* WRITTEN PROBLEM *
Begin at the line that contains "text Punkto pakeitimai: [177, 305, 1167, 329]" and stop after the line that contains "text 11.2. jeigu", reproducing those lines of the material verbatim and nothing more.
##### LISTING
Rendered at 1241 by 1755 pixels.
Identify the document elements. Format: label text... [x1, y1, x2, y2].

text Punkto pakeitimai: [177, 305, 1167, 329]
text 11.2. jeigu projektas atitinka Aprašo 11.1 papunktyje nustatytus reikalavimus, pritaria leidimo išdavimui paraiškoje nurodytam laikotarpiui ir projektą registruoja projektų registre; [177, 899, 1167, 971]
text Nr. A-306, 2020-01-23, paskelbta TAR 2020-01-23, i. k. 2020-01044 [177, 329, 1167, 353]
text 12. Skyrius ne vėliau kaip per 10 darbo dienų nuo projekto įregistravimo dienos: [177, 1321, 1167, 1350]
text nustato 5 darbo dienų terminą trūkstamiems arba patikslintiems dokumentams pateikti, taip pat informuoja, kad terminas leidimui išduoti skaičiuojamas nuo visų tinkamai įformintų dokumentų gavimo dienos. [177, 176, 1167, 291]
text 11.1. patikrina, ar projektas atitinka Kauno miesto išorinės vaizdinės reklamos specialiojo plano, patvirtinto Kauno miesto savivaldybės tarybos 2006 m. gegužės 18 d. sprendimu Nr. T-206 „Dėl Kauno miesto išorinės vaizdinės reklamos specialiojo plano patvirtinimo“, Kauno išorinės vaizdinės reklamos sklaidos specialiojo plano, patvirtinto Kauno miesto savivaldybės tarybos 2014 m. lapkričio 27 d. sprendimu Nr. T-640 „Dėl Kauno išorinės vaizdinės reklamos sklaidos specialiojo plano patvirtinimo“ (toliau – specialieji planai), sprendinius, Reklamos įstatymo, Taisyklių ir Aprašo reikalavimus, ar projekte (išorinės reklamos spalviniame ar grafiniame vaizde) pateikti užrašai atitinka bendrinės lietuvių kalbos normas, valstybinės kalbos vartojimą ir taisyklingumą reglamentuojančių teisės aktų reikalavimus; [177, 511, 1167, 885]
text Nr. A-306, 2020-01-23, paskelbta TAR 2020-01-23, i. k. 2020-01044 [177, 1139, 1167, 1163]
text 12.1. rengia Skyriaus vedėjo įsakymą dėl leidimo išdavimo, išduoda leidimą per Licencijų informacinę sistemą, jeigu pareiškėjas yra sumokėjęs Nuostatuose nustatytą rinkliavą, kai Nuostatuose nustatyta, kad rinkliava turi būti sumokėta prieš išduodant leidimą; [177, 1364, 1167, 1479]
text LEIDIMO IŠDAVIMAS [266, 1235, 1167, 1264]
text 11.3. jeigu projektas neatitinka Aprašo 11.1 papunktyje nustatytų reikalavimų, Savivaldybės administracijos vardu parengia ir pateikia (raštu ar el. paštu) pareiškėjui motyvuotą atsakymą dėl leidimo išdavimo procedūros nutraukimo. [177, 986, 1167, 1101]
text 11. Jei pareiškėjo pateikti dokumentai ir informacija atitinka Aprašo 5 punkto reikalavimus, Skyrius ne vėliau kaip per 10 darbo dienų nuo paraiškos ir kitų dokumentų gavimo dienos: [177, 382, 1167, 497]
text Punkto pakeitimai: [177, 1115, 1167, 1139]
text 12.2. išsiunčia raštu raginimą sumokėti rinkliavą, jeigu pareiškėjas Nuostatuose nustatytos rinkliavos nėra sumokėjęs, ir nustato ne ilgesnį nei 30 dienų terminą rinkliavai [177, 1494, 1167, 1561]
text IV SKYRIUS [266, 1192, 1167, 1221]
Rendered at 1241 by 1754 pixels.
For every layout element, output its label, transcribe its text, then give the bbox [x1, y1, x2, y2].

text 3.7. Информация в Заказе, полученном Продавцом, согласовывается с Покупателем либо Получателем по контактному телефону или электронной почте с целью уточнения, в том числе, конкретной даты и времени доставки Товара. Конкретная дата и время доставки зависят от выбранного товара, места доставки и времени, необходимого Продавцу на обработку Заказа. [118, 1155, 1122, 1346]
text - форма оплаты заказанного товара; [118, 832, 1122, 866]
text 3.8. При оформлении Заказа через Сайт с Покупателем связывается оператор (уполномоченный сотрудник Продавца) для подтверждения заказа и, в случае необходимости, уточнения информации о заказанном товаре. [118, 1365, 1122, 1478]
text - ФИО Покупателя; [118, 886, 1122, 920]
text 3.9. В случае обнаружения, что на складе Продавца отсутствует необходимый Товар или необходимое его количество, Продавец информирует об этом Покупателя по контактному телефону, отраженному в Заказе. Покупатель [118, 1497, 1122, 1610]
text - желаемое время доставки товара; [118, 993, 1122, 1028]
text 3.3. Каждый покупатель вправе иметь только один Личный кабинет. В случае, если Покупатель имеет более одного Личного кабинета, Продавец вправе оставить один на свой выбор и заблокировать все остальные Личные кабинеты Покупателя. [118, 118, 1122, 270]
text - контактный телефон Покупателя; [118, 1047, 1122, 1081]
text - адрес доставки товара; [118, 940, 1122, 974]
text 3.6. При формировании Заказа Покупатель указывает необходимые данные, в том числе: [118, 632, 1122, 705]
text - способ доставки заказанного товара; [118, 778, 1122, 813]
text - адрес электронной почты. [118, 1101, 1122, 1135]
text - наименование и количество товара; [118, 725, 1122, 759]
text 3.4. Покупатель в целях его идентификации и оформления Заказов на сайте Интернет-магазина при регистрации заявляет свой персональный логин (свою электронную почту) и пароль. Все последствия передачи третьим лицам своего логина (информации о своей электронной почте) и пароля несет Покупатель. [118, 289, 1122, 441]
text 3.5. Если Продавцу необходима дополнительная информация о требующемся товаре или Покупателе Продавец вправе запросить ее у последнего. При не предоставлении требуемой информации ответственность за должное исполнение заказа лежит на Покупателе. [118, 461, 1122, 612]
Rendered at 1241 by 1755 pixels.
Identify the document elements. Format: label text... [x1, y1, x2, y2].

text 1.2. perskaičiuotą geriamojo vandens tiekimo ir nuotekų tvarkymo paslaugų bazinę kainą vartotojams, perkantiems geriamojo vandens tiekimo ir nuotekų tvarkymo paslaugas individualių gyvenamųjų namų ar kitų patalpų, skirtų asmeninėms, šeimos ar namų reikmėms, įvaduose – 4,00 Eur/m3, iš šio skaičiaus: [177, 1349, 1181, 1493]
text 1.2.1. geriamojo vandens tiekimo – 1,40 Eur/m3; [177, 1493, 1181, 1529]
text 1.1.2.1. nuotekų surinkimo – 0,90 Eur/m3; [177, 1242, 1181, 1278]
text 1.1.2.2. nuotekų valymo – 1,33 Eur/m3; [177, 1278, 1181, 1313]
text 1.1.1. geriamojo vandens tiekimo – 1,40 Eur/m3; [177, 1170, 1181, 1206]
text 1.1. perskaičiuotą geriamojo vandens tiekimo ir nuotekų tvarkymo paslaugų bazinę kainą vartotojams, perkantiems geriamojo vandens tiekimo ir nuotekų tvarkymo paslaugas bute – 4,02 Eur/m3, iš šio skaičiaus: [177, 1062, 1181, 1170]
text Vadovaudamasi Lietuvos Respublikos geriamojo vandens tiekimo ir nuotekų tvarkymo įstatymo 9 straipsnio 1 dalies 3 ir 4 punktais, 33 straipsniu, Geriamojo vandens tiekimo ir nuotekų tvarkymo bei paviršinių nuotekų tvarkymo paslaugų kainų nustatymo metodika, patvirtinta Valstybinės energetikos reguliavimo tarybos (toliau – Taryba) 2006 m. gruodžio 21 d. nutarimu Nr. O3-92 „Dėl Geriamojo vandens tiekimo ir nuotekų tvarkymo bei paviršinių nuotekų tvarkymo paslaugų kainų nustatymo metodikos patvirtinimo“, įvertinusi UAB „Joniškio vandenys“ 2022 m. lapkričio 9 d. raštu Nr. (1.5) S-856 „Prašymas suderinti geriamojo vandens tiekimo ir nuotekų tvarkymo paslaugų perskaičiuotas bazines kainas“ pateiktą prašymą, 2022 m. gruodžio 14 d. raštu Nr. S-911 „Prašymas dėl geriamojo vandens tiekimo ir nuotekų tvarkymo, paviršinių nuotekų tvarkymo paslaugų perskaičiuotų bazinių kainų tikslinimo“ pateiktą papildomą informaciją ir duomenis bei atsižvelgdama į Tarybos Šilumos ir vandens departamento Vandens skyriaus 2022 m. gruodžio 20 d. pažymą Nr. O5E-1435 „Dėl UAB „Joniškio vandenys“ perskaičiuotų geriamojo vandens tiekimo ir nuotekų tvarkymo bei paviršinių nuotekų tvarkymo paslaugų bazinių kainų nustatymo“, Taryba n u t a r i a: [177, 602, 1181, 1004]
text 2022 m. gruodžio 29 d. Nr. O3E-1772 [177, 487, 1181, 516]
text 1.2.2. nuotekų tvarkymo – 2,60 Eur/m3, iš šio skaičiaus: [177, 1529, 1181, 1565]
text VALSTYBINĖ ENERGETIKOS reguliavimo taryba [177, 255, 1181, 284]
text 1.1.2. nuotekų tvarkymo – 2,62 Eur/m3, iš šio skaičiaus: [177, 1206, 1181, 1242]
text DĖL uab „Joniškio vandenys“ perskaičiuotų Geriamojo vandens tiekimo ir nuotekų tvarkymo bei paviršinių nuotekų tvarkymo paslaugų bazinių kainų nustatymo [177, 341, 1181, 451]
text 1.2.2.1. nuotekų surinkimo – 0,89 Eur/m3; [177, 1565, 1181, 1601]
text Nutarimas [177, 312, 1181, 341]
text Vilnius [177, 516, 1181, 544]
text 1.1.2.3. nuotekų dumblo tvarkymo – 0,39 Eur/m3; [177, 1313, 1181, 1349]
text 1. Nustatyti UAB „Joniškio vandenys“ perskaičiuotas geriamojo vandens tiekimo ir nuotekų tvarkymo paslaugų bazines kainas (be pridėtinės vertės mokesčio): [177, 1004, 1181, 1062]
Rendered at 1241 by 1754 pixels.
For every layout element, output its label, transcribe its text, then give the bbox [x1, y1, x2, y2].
##########
* TASK RESULT *
text Punkto pakeitimai: [177, 305, 1167, 329]
text 11.2. jeigu projektas atitinka Aprašo 11.1 papunktyje nustatytus reikalavimus, pritaria leidimo išdavimui paraiškoje nurodytam laikotarpiui ir projektą registruoja projektų registre; [177, 899, 1167, 971]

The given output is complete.